Since hydrogen fuel is already so much more expensive than natural gas to make the same amount of power, these investments would substantially increase energy costs.
DCNF reports in the article that Energy Secretary Granholm said that the hundreds of millions of dollars in investment funds would clear up “market uncertainty” that “too often delays progress” on green hydrogen projects. That is, the government will use tax dollars to make sure it is implemented even though it makes no economic sense and is, in fact, a net economic loss. So much for waiting for demand to motivate green hydrogen adoption, its supply side all the way.
The Biden administration expects green hydrogen will be able to replace natural gas in home use and transportation, as well as provide backup electricity for when solar and wind fail.
Expanding green hydrogen to all those functions is unreasonable, because if land-hungry sources like wind and solar are used to power electrolysis to generate green hydrogen, and hydrogen power is supposed to provide backup electricity for when wind and solar don’t work, there would need to be a massive expansion of wind and solar. Expanding it to every home will require retrofitting the pipes into every home and to every appliance using the fuel.
Climate Realism has described the issues with just expanding wind for electricity generation on its own, here, here, and here, for example. If solar is used for the hydrogen generation, the best regions of the world for solar, like the American Southwest, also happen to be the ones that struggle with water issues, which green hydrogen production would surely exacerbate.

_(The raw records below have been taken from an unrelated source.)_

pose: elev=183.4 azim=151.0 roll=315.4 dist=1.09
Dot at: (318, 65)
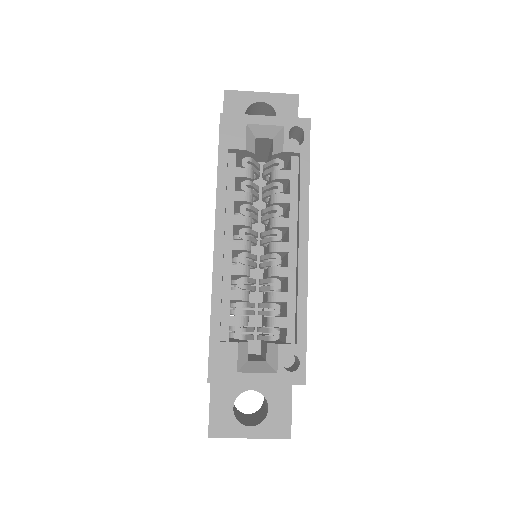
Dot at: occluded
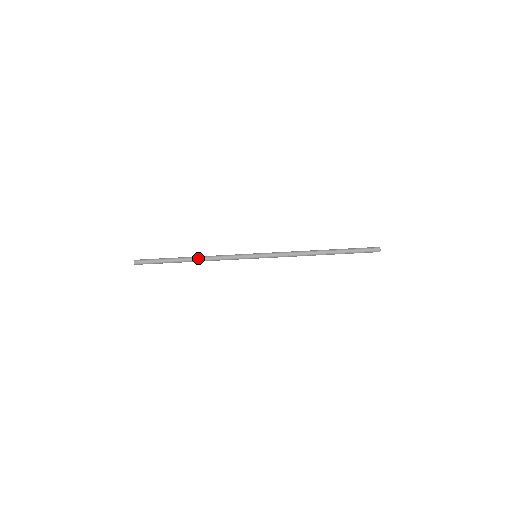
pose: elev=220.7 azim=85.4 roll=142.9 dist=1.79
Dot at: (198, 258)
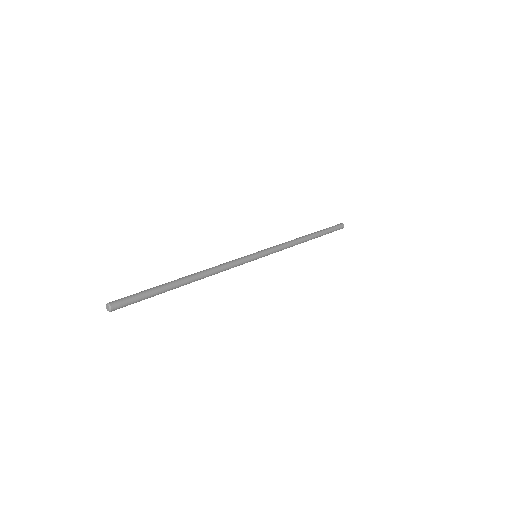
Dot at: (200, 276)
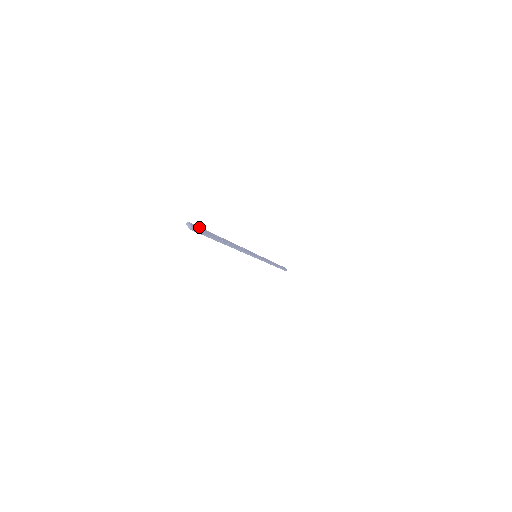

Hydrogen burns clean, with only water as its output, and is already widely used in industrial applications, but when it is made “green” it suffers from high costs, complex infrastructure, and limited usefulness, the same as other green tech. The Biden administration seems to be hoping that subsidizing the technology enough will make the issues disappear. However, like The Daily Caller correctly explains, there are more than just price tag issues holding mass expansion of green hydrogen use back.